WASHINGTON (Arrahmah.com) – Amerika Serikat melakukan operasi maya rahasia terhadap Iran setelah serangan 14 September terhadap fasilitas minyak Arab Saudi, yang dituduh Washington dan Riyadh atas Teheran, dua pejabat AS mengatakan kepada Reuters.
Para pejabat, yang berbicara dengan syarat anonim, mengatakan operasi itu terjadi pada akhir September dan membidik kemampuan Teheran untuk menyebarkan “propaganda.”
Salah satu pejabat mengatakan pemogokan mempengaruhi perangkat keras fisik, tetapi tidak memberikan rincian lebih lanjut.
Ini menyoroti bagaimana pemerintahan Presiden Donald Trump telah berusaha untuk melawan apa yang dilihatnya sebagai agresi Iran tanpa memicu konflik yang lebih luas.
Pemogokan itu tampaknya lebih terbatas daripada operasi semacam itu terhadap Iran tahun ini setelah jatuhnya pesawat tak berawak Amerika pada bulan Juni dan serangan yang dituduhkan oleh Pengawal Revolusi Iran terhadap kapal tanker minyak di Teluk pada bulan Mei.

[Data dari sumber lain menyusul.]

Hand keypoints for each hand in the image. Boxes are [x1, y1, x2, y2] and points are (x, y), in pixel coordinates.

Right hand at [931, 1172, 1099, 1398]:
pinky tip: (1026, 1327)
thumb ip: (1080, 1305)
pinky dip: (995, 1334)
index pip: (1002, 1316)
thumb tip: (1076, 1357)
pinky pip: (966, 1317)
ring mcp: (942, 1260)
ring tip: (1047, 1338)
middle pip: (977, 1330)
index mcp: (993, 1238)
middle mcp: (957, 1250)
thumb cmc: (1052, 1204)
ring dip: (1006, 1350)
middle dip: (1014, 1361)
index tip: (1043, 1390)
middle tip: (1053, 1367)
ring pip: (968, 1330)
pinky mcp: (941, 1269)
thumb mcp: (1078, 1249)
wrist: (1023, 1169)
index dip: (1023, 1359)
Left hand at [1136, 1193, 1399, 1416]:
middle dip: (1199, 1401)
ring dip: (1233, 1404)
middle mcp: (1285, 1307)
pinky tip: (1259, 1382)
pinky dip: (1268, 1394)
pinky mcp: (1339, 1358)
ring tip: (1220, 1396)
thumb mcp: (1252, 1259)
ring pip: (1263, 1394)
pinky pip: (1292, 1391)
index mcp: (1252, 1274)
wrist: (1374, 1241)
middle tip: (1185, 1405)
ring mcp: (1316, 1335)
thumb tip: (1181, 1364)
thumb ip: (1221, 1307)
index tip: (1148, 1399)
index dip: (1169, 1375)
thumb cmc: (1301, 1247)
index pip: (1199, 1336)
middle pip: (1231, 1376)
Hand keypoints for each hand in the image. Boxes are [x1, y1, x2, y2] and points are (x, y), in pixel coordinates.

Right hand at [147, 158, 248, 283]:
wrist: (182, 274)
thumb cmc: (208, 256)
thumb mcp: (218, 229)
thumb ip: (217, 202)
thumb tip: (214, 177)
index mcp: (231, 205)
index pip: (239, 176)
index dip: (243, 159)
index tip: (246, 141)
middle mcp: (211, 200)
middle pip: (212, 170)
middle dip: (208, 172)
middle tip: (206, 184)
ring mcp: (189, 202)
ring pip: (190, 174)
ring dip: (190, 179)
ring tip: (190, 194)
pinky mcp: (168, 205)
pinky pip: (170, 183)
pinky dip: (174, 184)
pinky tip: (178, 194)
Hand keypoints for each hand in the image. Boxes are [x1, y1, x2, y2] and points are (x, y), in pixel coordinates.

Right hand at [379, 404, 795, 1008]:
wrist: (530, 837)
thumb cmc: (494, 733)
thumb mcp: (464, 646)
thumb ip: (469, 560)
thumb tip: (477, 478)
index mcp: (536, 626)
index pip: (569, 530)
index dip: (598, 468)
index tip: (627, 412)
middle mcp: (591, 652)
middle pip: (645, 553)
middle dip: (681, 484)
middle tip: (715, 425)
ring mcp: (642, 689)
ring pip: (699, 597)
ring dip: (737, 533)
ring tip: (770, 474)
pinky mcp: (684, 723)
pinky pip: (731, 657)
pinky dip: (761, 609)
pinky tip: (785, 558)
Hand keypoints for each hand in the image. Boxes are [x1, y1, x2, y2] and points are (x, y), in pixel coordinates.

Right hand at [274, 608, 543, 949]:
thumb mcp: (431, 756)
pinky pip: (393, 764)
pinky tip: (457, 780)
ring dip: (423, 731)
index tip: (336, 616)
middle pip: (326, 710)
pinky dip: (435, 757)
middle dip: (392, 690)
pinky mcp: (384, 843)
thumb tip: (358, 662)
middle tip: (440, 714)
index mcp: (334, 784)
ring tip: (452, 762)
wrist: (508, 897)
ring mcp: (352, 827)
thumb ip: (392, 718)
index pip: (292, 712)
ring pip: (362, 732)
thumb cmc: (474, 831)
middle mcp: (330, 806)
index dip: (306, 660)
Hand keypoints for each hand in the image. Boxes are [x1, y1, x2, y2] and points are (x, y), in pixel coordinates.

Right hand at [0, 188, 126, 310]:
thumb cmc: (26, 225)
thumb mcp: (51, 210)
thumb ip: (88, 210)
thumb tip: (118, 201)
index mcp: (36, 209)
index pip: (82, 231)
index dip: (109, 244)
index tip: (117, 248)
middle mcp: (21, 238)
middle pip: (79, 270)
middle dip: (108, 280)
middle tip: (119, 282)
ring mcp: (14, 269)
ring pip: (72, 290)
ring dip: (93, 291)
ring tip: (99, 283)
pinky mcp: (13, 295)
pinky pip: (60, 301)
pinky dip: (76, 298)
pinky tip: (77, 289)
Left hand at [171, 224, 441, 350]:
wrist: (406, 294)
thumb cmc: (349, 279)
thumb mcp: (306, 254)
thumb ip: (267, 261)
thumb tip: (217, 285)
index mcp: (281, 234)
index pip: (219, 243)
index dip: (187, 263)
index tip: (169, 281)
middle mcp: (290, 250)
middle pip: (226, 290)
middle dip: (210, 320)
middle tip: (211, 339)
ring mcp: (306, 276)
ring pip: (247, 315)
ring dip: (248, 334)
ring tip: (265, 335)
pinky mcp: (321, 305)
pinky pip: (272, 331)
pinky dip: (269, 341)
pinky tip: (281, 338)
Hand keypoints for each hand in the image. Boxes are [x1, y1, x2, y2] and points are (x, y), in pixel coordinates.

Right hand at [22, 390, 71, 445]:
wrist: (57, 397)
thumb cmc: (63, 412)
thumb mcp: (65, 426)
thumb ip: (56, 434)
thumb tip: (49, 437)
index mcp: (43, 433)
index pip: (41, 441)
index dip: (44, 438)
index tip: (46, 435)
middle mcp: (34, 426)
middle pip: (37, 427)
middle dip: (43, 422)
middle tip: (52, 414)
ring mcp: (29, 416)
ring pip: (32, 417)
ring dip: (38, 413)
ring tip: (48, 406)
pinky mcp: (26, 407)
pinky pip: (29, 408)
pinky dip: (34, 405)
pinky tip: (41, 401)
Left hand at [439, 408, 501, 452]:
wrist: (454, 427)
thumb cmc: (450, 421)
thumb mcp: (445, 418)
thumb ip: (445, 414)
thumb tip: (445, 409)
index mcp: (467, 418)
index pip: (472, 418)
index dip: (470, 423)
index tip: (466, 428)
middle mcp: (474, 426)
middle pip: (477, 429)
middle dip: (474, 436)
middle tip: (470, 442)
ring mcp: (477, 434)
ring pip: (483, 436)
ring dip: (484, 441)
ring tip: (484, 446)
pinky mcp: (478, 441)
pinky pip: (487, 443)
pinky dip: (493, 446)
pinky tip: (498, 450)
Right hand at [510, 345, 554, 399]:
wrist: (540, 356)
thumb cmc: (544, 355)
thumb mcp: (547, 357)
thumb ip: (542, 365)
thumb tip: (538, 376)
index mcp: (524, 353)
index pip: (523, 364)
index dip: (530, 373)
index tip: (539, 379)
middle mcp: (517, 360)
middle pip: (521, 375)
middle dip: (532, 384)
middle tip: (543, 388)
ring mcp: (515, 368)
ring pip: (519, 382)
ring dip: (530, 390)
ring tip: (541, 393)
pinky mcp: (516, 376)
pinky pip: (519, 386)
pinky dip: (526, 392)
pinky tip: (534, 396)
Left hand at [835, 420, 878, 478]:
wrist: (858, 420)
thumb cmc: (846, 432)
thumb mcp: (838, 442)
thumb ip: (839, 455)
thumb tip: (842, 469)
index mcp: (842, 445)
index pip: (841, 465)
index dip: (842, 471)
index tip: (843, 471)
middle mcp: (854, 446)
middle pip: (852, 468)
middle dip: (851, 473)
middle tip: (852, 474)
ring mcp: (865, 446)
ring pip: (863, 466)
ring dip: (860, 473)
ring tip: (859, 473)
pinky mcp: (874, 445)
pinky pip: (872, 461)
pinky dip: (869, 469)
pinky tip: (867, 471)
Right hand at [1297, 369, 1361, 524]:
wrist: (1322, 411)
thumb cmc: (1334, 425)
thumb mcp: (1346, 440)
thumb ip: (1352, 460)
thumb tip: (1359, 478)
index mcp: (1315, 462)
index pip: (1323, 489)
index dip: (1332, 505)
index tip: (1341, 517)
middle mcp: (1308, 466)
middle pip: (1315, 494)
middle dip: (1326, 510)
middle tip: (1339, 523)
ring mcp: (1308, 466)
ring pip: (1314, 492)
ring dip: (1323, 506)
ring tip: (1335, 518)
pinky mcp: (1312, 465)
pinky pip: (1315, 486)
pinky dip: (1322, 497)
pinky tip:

Amerika Serikat, Arab Saudi, Inggris, Perancis, dan Jerman secara terbuka menyalahkan serangan 14 September terhadap Iran, yang membantah terlibat dalam serangan itu. Teroris Syiah Houtsi yang berpihak Iran di Yaman mengaku bertanggung jawab.
Di depan umum, Pentagon telah menanggapi dengan mengirim ribuan pasukan tambahan dan peralatan untuk mendukung pertahanan Saudi – penyebaran terbaru AS ke wilayah ini tahun ini.
Pentagon menolak berkomentar tentang serangan cyber.
“Sebagai masalah kebijakan dan untuk keamanan operasional, kami tidak membahas operasi dunia maya, intelijen, atau perencanaan,” kata juru bicara Pentagon, Elissa Smith.
Dampak serangan, jika ada, bisa memakan waktu berbulan-bulan untuk ditentukan, tetapi serangan dunia maya dipandang sebagai opsi yang kurang provokatif di bawah ambang perang.
“Kamu bisa melakukan kerusakan tanpa membunuh orang atau meledakkannya; itu menambahkan opsi pada toolkit yang belum pernah kami miliki sebelumnya dan kesediaan kami untuk menggunakannya adalah penting,” kata James Lewis, pakar dunia maya dengan Pusat Studi Strategis dan Internasional yang berbasis di Washington.
Lewis menambahkan bahwa tidak mungkin untuk mencegah perilaku Iran dengan serangan militer konvensional sekalipun.
Ketegangan di Teluk telah meningkat tajam sejak Mei 2018, ketika Trump menarik diri dari Rencana Aksi Komprehensif 2015 bersama dengan Teheran yang membatasi program nuklirnya dengan imbalan pelonggaran sanksi.
Tidak jelas apakah ada serangan cyber AS lainnya sejak serangan pada akhir September.
Iran telah menggunakan taktik semacam itu terhadap Amerika Serikat. Bulan ini, sebuah kelompok peretasan yang tampaknya terkait dengan pemerintah Iran mencoba menyusup ke akun email yang terkait dengan kampanye pemilihan ulang Trump.
Lebih dari 30 hari di bulan Agustus dan September, kelompok yang dijuluki Microsoft sebagai “Fosfor,” melakukan lebih dari 2.700 upaya untuk mengidentifikasi akun konsumen, kemudian menyerang 241 di antaranya.
Teheran juga dianggap sebagai pemain utama dalam menyebarkan disinformasi.
Tahun lalu sebuah investigasi Reuters menemukan lebih dari 70 situs web yang mendorong propaganda Iran ke 15 negara, dalam sebuah operasi yang para ahli keamanan siber, perusahaan media sosial dan jurnalis baru mulai mengungkap.
Ketegangan dengan Iran telah tinggi sejak serangan 14 September. Teheran telah mengklaim bahwa sebuah kapal tanker Iran terkena roket di Laut Merah minggu lalu dan memperingatkan pada Senin bahwa akan ada konsekuensinya.
Pada konferensi pers pada Senin, Presiden Hassan Rouhani menegaskan kembali kebijakan negaranya terhadap administrasi Trump, mengesampingkan pembicaraan bilateral kecuali jika Washington kembali ke kesepakatan nuklir yang penting dan mencabut sanksi ekonomi AS yang melumpuhkan.